3. We report "partitioned" or "partition root" followed by all the
distinct replica identities, thus letting the user know that the table
is partitioned and what replica identity settings its partitions have.
And document.

Since the targeted use of this column is to know the replica
identities of the tables published by a given publication so that they
can guess what might be WAL logged, these options seem ok along with
the clarifying documentation.

What do you think?
--
Best Wishes,
Ashutosh Bapat



Re: Report replica identity in pg_publication_tables

От
Ashutosh Bapat
Дата:
On Fri, Jul 4, 2025 at 8:16 PM Ashutosh Bapat
<ashutosh.bapat.oss@gmail.com> wrote:
>
> On Wed, Jul 2, 2025 at 1:46 PM Zhijie Hou (Fujitsu)
> <houzj.fnst@fujitsu.com> wrote:
>
> >
> > I'm concerned about whether we can correctly display replica identity in the
> > view for partitioned tables.
> >
> > In the case of partitioned tables, we display only the root table in the view
> > if publish_via_partition_root is enabled for the publication. However, the
> > logged information depends on the replica identity (RI) of each child
> > partition. Displaying only the root table's RI could be a bit confusing since
> > each partition might have different RI settings, making it challenging to
> > represent all of them in the entry for the root table.
> >
>
> I see following possibilities:
> 1. If a publication has publish_via_partition_root true, then for all
> the partitioned tables we show "partitioned" or "partition root" in
> replica identity column with a note in documentation that it means
> that the replica identity of the actual leaf partition would be used
> instead of replica identity of the partitioned table. And then it will
> be for the user to find out all the replica identities.
> 2. If a publication has publish_via_partition_root true, then for all
> the partitioned tables we show a set of distinct replica identities of
> the leaf partitions. That way, if all the leaf partitions have the
> same replica identity setting, that will be reported. Otherwise, the
> user will be able to know all the possible replica identity settings
> that may be used. Again, documentation should clarify what this value
> means for a partitioned table. But then somehow we need to indicate
> whether a given table is partitioned or not.
> 3. We report "partitioned" or "partition root" followed by all the
> distinct replica identities, thus letting the user know that the table
> is partitioned and what replica identity settings its partitions have.
> And document.
>
> Since the targeted use of this column is to know the replica
> identities of the tables published by a given publication so that they
> can guess what might be WAL logged, these options seem ok along with
> the clarifying documentation.
>
> What do you think?

I researched this a bit more and then I found some inconsistency
between the code and the documentation

At https://www.postgresql.org/docs/current/sql-createpublication.html,
we mention that changes to a partition table will use identity of a
partititioned table when publish_via_partition_root is true.

--- quote documentation
This parameter determines whether changes in a partitioned table (or
on its partitions) contained in the publication will be published
using the identity and schema of the partitioned table rather than
that of the individual partitions that are actually changed; the
latter is the default. Enabling this allows the changes to be
replicated into a non-partitioned table or a partitioned table
consisting of a different set of partitions.

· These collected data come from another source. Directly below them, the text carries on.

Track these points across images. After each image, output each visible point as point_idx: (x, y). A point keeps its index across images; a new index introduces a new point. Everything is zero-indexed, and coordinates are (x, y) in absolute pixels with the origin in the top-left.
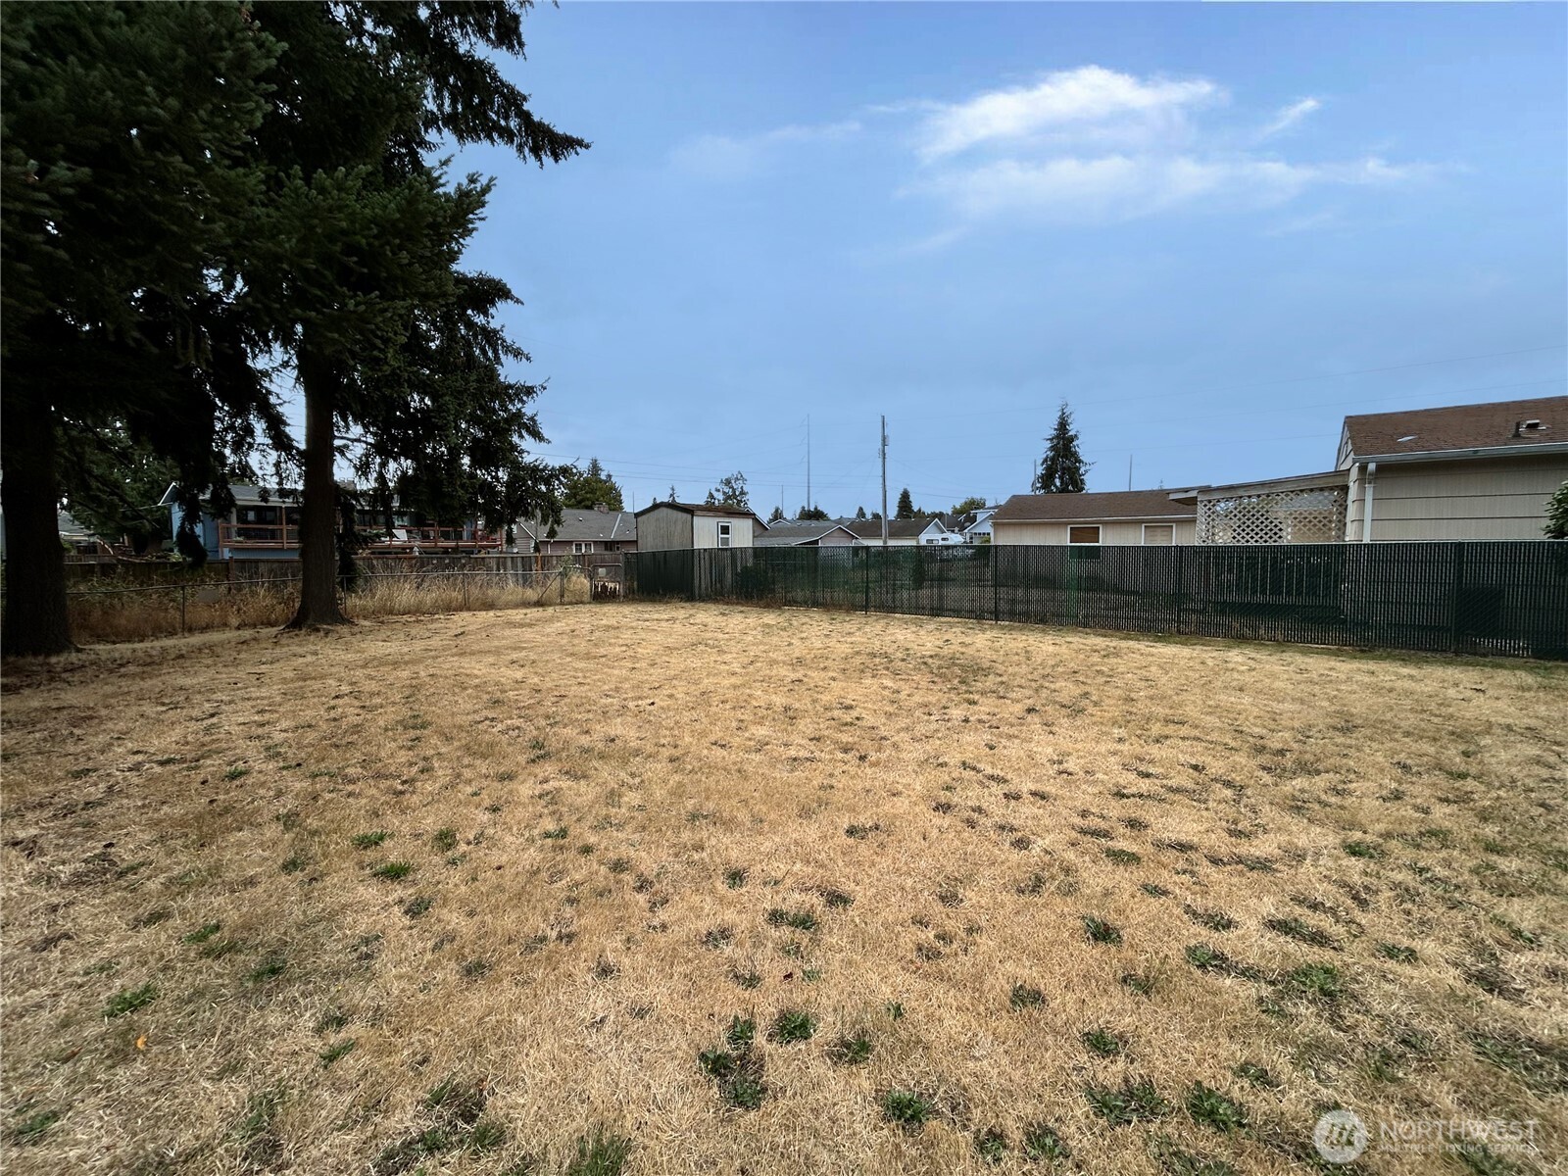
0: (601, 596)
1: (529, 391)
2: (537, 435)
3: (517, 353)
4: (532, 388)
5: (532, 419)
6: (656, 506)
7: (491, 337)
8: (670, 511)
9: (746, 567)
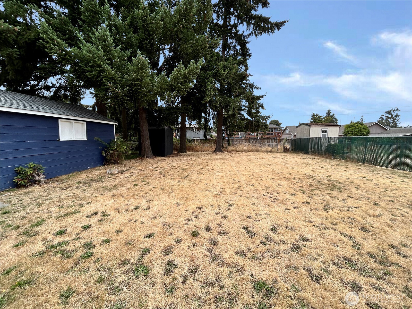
0: (286, 150)
1: (262, 97)
2: (263, 108)
3: (258, 88)
4: (263, 96)
5: (262, 104)
6: (301, 125)
7: (251, 86)
8: (304, 126)
9: (330, 144)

There can be a case where a subscription combines multiple
publications. If a partitioned table is published by any subscribed
publications which set publish_via_partition_root = true, changes on
this partitioned table (or on its partitions) will be published using
the identity and schema of this partitioned table rather than that of
the individual partitions.
--- unquote documentation

Which identity are we talking about here? If that's replica identity,
the documentation is wrong since code says otherwise
In pub_rf_contains_invalid_column()

/*
* For a partition, if pubviaroot is true, find the topmost ancestor that
* is published via this publication as we need to use its row filter
* expression to filter the partition's changes.
*
* Note that even though the row filter used is for an ancestor, the
* REPLICA IDENTITY used will be for the actual child table.
*/

Let me revise possible solutions so that this view can report replica
identity even in case of publish_via_partition_root

1. If a publication has publish_via_partition_root true, then for all
the partitioned tables we show replica identity of the root partition
suffixed by (mixed). E.g. full (mixed). Add a note in documentation
explaining the meaning of suffix "mixed".

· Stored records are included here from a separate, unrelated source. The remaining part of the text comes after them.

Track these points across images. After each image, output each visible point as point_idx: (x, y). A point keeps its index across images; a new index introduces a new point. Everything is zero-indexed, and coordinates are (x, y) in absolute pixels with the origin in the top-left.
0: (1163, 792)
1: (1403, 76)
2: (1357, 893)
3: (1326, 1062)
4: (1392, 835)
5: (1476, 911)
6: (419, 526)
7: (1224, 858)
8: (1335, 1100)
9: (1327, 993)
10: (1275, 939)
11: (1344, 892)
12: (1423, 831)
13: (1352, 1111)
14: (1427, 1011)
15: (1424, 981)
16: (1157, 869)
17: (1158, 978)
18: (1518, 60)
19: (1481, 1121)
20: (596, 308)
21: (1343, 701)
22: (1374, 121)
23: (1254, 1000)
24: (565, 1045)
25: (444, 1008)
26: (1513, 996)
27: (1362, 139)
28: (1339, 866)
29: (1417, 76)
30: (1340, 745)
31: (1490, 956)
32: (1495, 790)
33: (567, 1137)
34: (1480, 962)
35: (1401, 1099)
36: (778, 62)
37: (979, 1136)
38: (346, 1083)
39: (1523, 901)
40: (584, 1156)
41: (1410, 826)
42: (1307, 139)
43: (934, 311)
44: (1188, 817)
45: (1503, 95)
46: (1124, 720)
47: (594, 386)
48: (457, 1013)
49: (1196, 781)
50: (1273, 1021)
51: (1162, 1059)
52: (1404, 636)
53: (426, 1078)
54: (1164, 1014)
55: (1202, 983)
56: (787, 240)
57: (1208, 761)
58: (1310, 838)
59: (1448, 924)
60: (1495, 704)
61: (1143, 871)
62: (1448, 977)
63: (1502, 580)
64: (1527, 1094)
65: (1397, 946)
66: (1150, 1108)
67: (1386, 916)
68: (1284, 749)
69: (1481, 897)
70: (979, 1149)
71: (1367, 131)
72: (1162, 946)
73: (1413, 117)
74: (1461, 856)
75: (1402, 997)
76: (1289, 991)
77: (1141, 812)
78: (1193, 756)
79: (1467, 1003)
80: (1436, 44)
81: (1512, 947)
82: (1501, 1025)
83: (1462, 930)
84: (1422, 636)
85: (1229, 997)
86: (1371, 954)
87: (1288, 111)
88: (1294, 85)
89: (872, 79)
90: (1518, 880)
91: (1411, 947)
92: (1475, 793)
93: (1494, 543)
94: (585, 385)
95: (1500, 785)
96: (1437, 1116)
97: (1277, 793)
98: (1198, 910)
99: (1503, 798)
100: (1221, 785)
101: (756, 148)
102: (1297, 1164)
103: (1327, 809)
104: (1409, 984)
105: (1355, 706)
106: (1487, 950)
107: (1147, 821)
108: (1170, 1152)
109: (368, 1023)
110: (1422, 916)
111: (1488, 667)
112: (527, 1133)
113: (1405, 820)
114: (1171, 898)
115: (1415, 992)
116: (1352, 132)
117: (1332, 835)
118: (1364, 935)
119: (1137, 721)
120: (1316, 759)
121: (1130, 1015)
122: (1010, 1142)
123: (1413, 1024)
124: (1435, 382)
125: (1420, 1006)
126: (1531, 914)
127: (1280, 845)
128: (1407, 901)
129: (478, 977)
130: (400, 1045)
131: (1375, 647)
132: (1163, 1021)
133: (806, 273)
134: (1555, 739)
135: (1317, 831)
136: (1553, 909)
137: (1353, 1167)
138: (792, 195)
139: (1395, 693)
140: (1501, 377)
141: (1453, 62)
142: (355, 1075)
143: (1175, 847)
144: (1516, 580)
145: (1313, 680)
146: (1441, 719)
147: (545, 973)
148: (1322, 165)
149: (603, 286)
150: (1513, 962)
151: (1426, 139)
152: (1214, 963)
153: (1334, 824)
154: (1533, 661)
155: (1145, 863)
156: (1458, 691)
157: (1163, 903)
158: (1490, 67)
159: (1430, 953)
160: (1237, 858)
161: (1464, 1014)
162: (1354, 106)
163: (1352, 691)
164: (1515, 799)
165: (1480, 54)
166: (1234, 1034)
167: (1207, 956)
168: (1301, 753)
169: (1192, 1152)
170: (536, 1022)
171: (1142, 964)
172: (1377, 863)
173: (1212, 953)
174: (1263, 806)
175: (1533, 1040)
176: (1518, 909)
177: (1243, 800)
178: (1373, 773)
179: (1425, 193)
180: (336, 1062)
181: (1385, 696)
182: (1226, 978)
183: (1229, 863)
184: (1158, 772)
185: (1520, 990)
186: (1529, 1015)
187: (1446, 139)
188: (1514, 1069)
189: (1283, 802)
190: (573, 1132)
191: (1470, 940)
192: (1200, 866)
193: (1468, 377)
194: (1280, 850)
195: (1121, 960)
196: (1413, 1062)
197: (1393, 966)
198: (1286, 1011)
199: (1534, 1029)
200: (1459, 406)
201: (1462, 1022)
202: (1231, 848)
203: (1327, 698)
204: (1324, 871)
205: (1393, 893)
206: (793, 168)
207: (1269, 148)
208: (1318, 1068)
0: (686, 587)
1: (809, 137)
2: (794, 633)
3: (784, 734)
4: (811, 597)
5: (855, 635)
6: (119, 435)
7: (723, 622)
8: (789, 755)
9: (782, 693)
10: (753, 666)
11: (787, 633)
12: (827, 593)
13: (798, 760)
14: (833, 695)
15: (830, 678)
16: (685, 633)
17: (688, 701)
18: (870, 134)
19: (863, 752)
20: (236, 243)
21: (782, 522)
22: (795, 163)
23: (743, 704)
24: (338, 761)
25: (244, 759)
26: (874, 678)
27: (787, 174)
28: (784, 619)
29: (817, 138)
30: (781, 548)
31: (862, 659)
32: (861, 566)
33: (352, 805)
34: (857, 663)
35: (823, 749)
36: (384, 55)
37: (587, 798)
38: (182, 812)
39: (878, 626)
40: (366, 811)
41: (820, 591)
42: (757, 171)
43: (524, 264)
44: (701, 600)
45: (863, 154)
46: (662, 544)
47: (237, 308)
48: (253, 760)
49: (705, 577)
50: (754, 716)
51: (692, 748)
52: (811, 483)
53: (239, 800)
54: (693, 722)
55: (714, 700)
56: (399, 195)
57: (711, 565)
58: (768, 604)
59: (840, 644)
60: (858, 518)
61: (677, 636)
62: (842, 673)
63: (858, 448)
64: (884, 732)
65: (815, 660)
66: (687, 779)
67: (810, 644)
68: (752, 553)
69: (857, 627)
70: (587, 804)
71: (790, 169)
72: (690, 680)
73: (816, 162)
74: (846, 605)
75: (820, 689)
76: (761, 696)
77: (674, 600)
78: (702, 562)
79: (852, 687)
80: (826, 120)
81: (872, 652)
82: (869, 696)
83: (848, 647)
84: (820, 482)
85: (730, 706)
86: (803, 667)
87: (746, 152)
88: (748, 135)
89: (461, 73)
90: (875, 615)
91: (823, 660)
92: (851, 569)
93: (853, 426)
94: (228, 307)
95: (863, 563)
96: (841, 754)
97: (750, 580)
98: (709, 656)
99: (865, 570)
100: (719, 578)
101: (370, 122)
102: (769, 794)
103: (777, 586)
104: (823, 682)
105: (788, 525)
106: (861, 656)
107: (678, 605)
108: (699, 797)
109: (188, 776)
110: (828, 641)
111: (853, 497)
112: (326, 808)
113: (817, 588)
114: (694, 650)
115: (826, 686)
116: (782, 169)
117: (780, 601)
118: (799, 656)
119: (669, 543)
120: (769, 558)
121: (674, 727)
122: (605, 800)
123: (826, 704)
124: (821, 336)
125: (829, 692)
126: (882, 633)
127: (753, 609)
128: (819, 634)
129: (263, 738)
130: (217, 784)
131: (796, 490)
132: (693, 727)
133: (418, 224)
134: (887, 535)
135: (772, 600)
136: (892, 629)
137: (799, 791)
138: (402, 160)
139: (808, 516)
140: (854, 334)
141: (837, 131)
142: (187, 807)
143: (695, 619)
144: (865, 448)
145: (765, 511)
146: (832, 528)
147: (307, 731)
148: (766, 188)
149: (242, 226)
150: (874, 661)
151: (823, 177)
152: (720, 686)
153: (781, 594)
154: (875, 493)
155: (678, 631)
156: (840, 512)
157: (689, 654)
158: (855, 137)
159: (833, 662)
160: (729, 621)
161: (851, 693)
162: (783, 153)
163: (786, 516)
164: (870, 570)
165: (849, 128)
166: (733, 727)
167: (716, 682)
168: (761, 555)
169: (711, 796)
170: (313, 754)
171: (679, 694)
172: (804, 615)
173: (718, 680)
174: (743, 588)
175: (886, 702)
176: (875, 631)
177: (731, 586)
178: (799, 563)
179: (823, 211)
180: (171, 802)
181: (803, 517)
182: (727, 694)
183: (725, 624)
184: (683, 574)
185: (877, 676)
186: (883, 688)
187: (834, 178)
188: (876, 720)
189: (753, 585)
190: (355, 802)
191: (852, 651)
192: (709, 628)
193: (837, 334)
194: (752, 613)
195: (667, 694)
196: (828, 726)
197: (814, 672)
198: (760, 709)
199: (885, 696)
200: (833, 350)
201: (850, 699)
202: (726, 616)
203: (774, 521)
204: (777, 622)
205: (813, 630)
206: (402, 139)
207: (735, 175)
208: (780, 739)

2. If a publication has publish_via_partition_root true, then for all
the partitioned tables we show a set of distinct replica identities of
its partitions and also the replica identity of the root. If all the
partitions have the same replica identity setting, only one replica
identity type will be reported. Otherwise, the user will be able to
know all the possible replica identity settings that may be used. Add
a note to the documentation explaining the meaning of this value for a
partitioned table.

3. Let the view report all the partitions as well as the partition
root. Against each relation, report its replica identity. Expand the
pg_publication_tables view to also report the relation via which the
changes are published (under column name "publish_via"). When
publish_via_partition_root is true, publish_via reports the top
partitioned relation. I think that gives full information about tables
being published through the publication.

What do you think?

--
Best Wishes,
Ashutosh Bapat